The problem with Web 3.0 – It’s the Stories

We tell stories and learn by analogy. A good story maps the abstract to the concrete. For the story to function, it has to fall back to a base of shared understanding.

When learning a new technology, I try to map what I am learning to my mental model of the world. I tell myself how this new technology fits into the stories I know and try to imagine what other stories I would tell once I learn it.


I have been struggling with learning about cryptocurrencies and Web 3.0.

As someone looking to explore the nascent Web 3.0 developer landscape, I keep getting lost in layers, tokens, protocols, DApps, and DAOs. Applications (technically Protocols) like Aave have access to billions of dollars in liquidity but trying to understand how things work leads to a maze of smart contracts, oracles, and tokens interspersed with more familiar words like liquidity, interest, collateral, virtual machines, etc.
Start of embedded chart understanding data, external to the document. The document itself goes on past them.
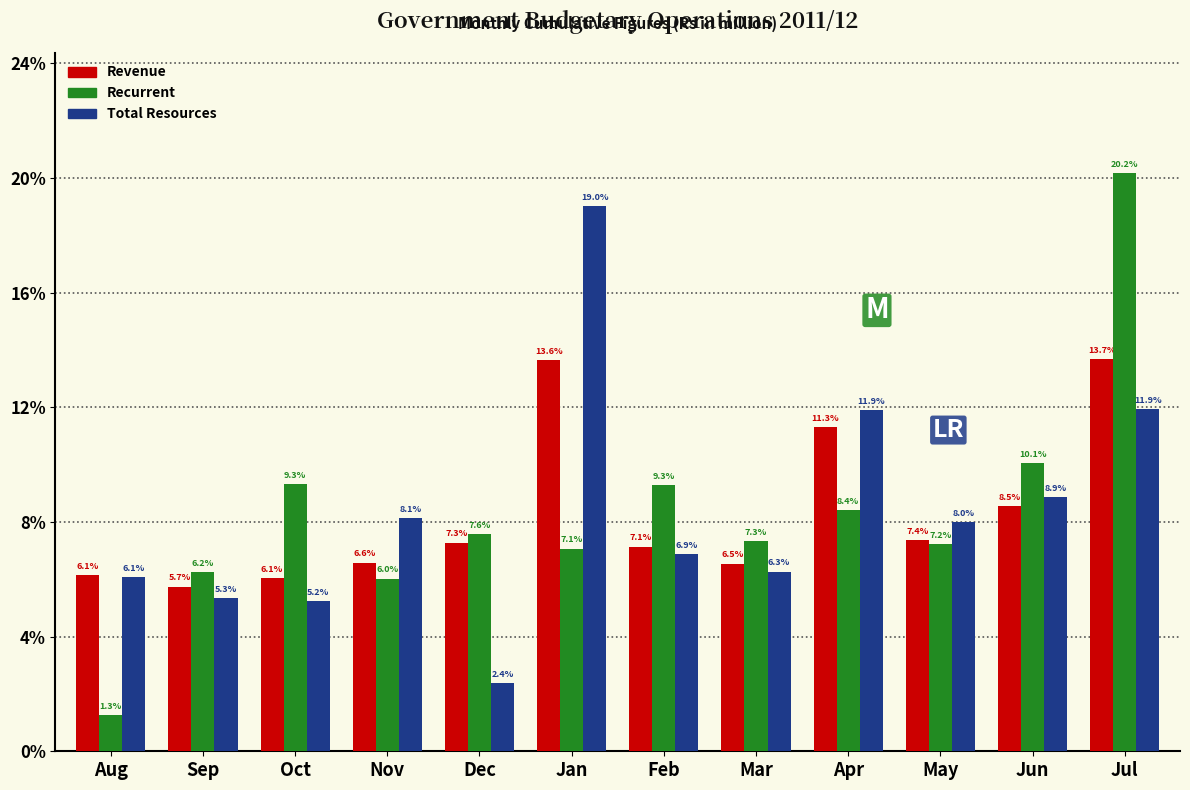

Reading left to right, extract all data points from this chart.

Revenue: Aug=6.1	Sep=5.7	Oct=6.1	Nov=6.6	Dec=7.3	Jan=13.6	Feb=7.1	Mar=6.5	Apr=11.3	May=7.4	Jun=8.5	Jul=13.7
Recurrent: Aug=1.3	Sep=6.2	Oct=9.3	Nov=6.0	Dec=7.6	Jan=7.1	Feb=9.3	Mar=7.3	Apr=8.4	May=7.2	Jun=10.1	Jul=20.2
Total Resources: Aug=6.1	Sep=5.3	Oct=5.2	Nov=8.1	Dec=2.4	Jan=19.0	Feb=6.9	Mar=6.3	Apr=11.9	May=8.0	Jun=8.9	Jul=11.9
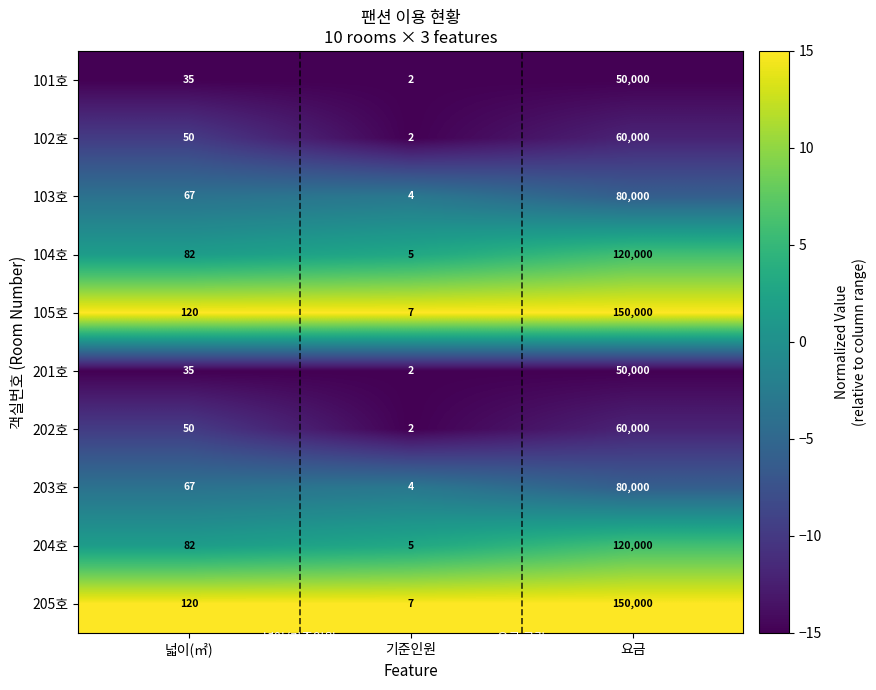

The value of 204호 at 요금 is 65883. True or false?

False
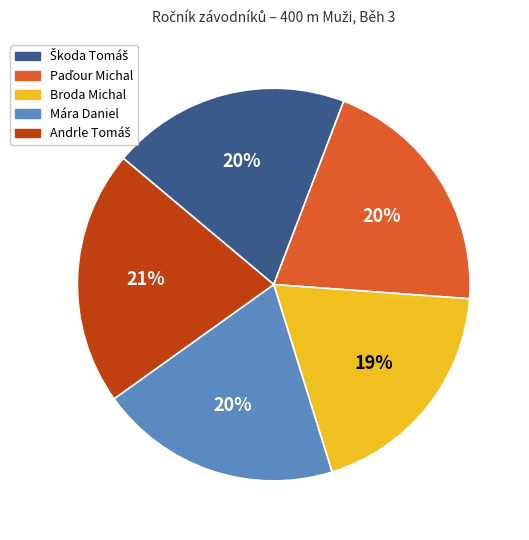

To the nearest percent, what portion does Broda Michal represent?

19%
Like trying to make sense of a world through a fogged-up window.

Besides me being a little slow, I think the reason is that the stories are terrible. There are plenty of grand visions of censorship-resistant platforms, the possibilities of generating life-changing wealth, but these are built on self-referential and confusing foundations. Turtles all the way down.

It is early days and the world of cryptocurrencies is still a frontier. This frontier is being explored by a rag-tag bunch of clever programmers, mathematicians, financial wizards, resourceful scammers, and brazen hustlers. 
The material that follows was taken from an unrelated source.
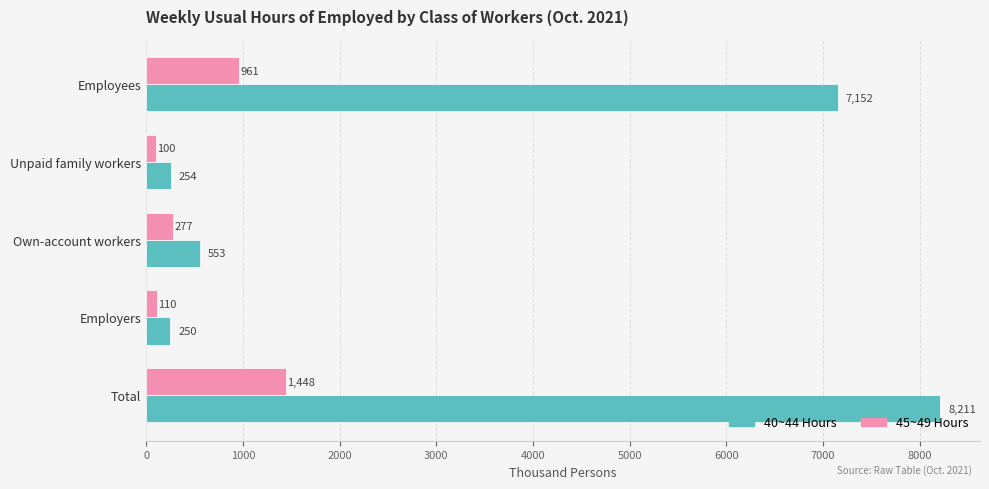

Which series has the largest total across all categories?

40~44 Hours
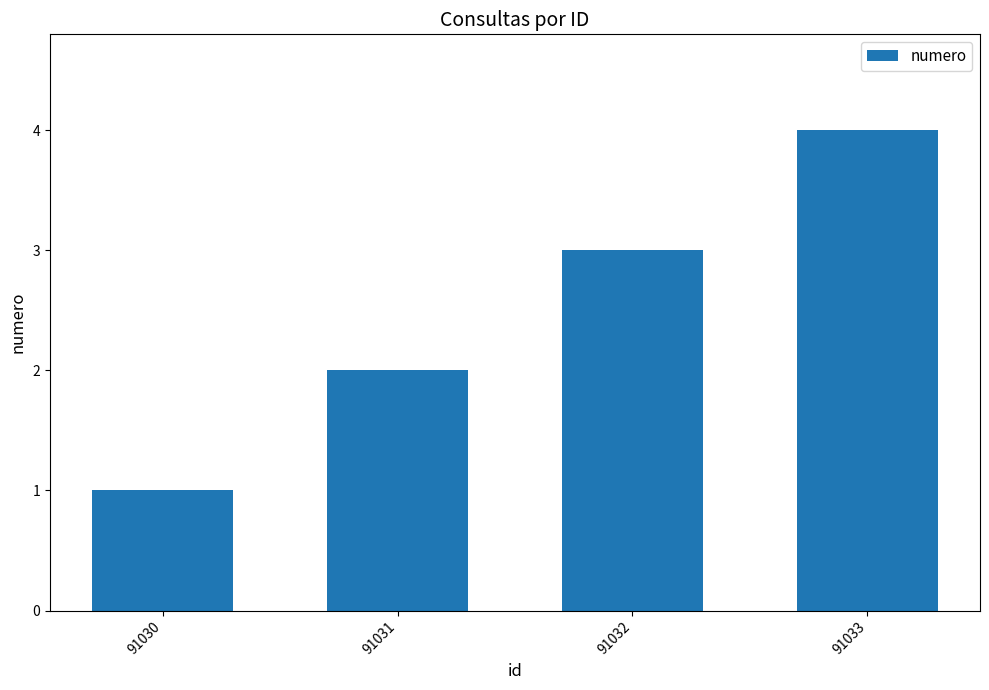

List the labels in order of value, largest first.

91033, 91032, 91031, 91030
But in order for a frontier to be settled, you need not just explorers but also settlers willing to uproot their lives to claim their 160 acres. You need developers to build mundane applications that solve mundane, but important problems. You need salespeople who can articulate the value proposition of building on this new frontier. You need good stories.

To stretch this tenuous analogy: we are now in the gold rush, but along with the gold rush you also need good weather and fertile land in order for the Wild West to turn into Sunny California.
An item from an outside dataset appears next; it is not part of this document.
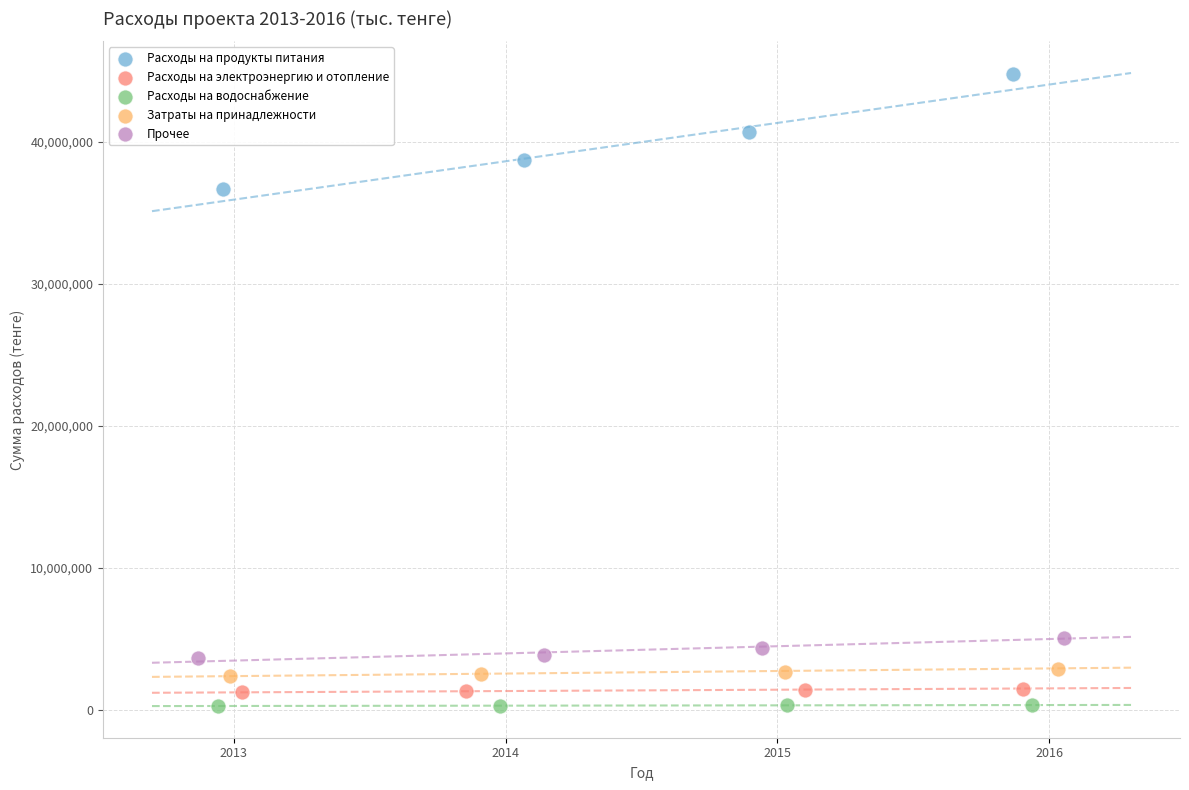

Which series has the largest Y range (max minus min)?

Расходы на продукты питания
Those passionate about the emerging world of cryptocurrencies and decentralized applications need to do a better job in bringing the rest of us plebs along. Otherwise, the gold rush will be over soon and all that will be left is a barren wilderness of abandoned protocols, orphaned DAOs, and blind oracles.


I am hopeful though. The infrastructure of Web 3.0 is still under construction. I hope strong, secure, and performant platforms emerge from the current Cambrian explosion of web technology. I am inspired by the likes of Chris Dixon, Balaji Srinivasan, and others who are bringing Web 3.0 concepts to wider audiences. But will it translate into wider developer adoption and mindshare? Time will tell.